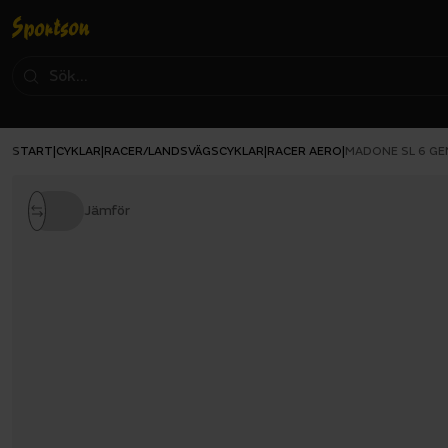
START
CYKLAR
RACER/LANDSVÄGSCYKLAR
RACER AERO
|
|
|
|
MADONE SL 6 GE
Jämför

### WRITTEN TASK:
Everything in the records above should be retyped exactly except the pictures.

### RESPONSE:
START
CYKLAR
RACER/LANDSVÄGSCYKLAR
RACER AERO
|
|
|
|
MADONE SL 6 GE
Jämför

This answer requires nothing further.